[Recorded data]
------------------------------------------------------------

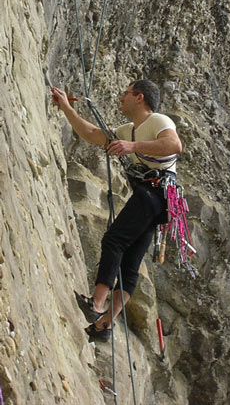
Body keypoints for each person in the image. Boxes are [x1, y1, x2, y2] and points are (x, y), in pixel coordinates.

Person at [52, 79, 182, 342]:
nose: (121, 98)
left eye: (126, 93)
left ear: (139, 98)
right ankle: (105, 326)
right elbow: (91, 133)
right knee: (130, 264)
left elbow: (174, 146)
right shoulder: (127, 130)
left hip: (155, 192)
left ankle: (96, 305)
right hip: (159, 201)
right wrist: (66, 107)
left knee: (115, 239)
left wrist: (132, 147)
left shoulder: (158, 121)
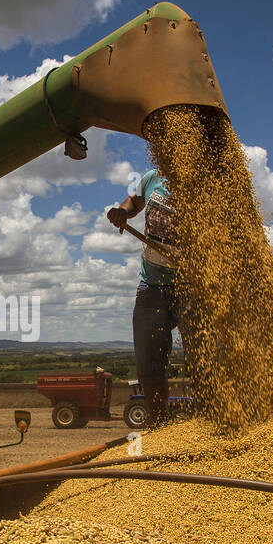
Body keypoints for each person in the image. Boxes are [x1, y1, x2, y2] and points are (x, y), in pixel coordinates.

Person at [107, 168, 191, 426]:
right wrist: (123, 211)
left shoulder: (204, 180)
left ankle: (212, 420)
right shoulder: (153, 176)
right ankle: (159, 423)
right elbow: (134, 200)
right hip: (152, 285)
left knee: (204, 354)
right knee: (148, 357)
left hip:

------------------------------------------------------------

EXERCISE DESCRIPTION >> Stop after the line containing "right elbow: (91, 133)": copy the records exactly from the first line up to there, leaving pictures out.

RESULT FOR THIS TASK >>
Body keypoints for each person in the image. Boxes are [x1, y1, x2, y2] and points are (x, y), in pixel coordinates.

Person at [52, 79, 182, 342]:
nose: (121, 98)
left eye: (126, 93)
left ear: (139, 98)
right ankle: (105, 326)
right elbow: (91, 133)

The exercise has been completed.